A step beyond the backyard plot is the small farm, such as the ones that quilt Vermont’s lovely hills. Small farms can be both charming and productive, even if tilling the soil or making the cheese requires more energy and machinery than what many of you, or I, would employ. These are businesses, after all. While a Little Ag farm might be officially organic, both natural and synthetic pesticides (not all but many that are approved by the USDA) are routinely employed to keep crops viable.
So at what point does farming lose its charm? Is it when a multigenerational family sells its land to Big Ag? When not just a few dozen chickens are raised and, alas, slaughtered but hundreds, thousands, and millions are? When vegetables, fruits, or livestock that have been hybridized and optimized over thousands of years are competing with food stocks that have been rapidly modified by genetic engineering?
Living off the land – perhaps with foods exchanged between friendly neighbors or bought from an earthy-crunchy local farmer – is a noble goal. But there are vast population centers where that is impossible. Tucson, Ariz., and Abu Dhabi in the United Arab Emirates couldn’t exist at a fraction of their size if there weren’t a continuous caravan of freezer containers streaming toward them.
In a Monitor cover story (click here), Stephanie Hanes delves into Vermont’s new law that would require labels on most food containing genetically modified organisms. The implications in the farm and food worlds are far-reaching. GMOs could become a scarlet letter. Or they could be just another label that a hungry, indifferent, or otherwise engaged world ignores in the checkout line.
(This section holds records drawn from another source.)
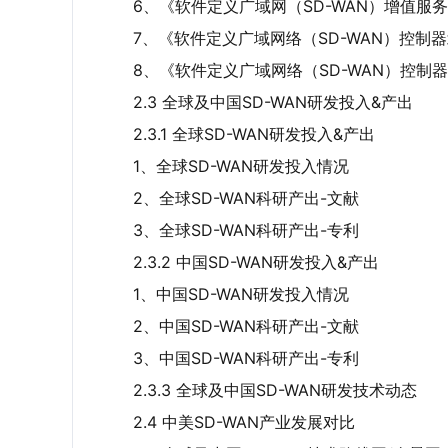
6、《软件定义广域网（SD-WAN）增值服
7、《软件定义广域网络（SD-WAN）控制
8、《软件定义广域网络（SD-WAN）控制
2.3 全球及中国SD-WAN研发投入&产出
2.3.1 全球SD-WAN研发投入&产出
1、全球SD-WAN研发投入情况
2、全球SD-WAN科研产出-文献
3、全球SD-WAN科研产出-专利
2.3.2 中国SD-WAN研发投入&产出
1、中国SD-WAN研发投入情况
2、中国SD-WAN科研产出-文献
3、中国SD-WAN科研产出-专利
2.3.3 全球及中国SD-WAN研发技术动态
2.4 中美SD-WAN产业发展对比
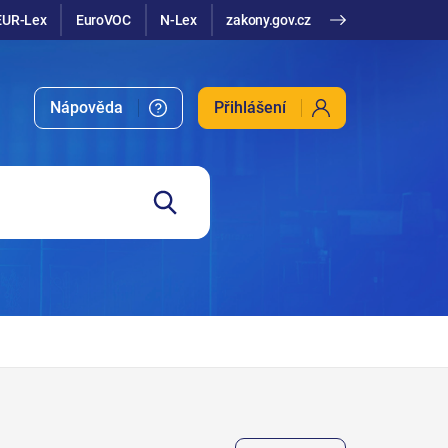
EUR-Lex
EuroVOC
N-Lex
zakony.gov.cz
Nápověda
Přihlášení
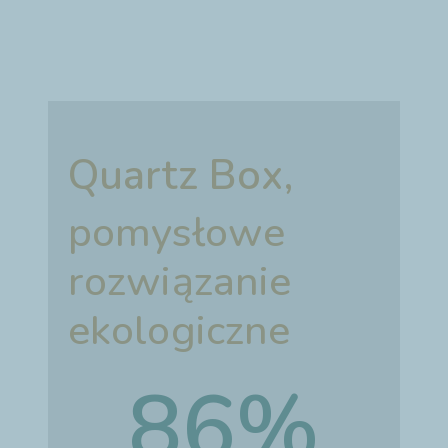
Quartz Box,
pomysłowe
rozwiązanie
ekologiczne
86%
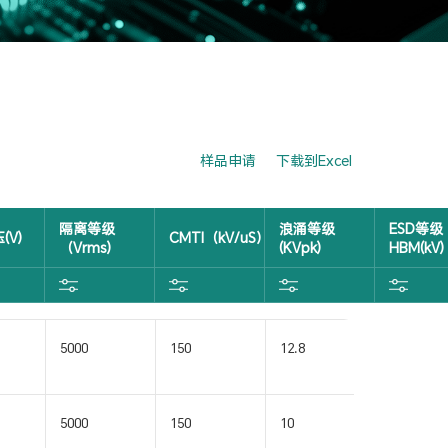
样品申请
下载到Excel
隔离等级
浪涌等级
ESD等级
(V)
CMTI（kV/uS）
（Vrms)
(KVpk)
HBM(kV)
5000
150
12.8
3
5000
150
10
3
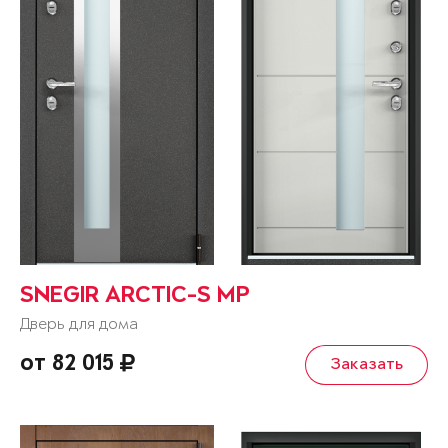
SNEGIR ARCTIC-S MP
Дверь для дома
от 82 015
Заказать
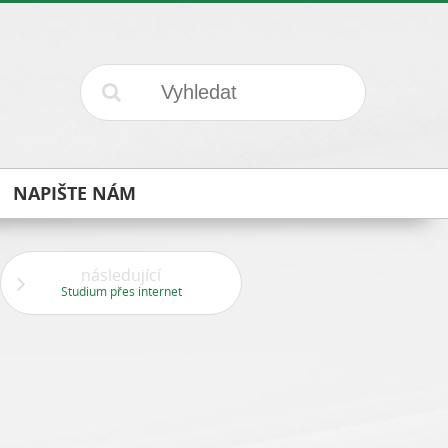
NAPIŠTE NÁM
následující
Studium přes internet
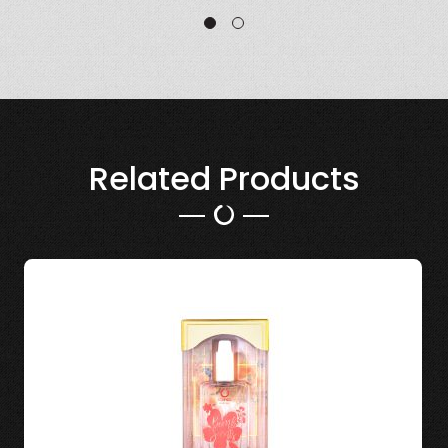
Related Products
I like the suggestion about labeling that writer Barbara Kingsolver makes in “Animal, Vegetable, Miracle: A Year of Food Life,” her engaging account of the year she and her family spent eating only what was raised in their neighborhood or in their garden. Wouldn’t it be more interesting in a supermarket checkout line, she said, if instead of being assailed by news-of-the-weird tabloid headlines we could read about the farmers who grew the produce in our carts?
Even a megafarm has a story to tell, if told honestly. One of the reasons farmers markets are so popular is that buyers can chat with sellers about the food’s provenance. Knowing a little more about our food’s origins – caring a little more about the garden called Earth that we are blessed to live in – can only be a good thing.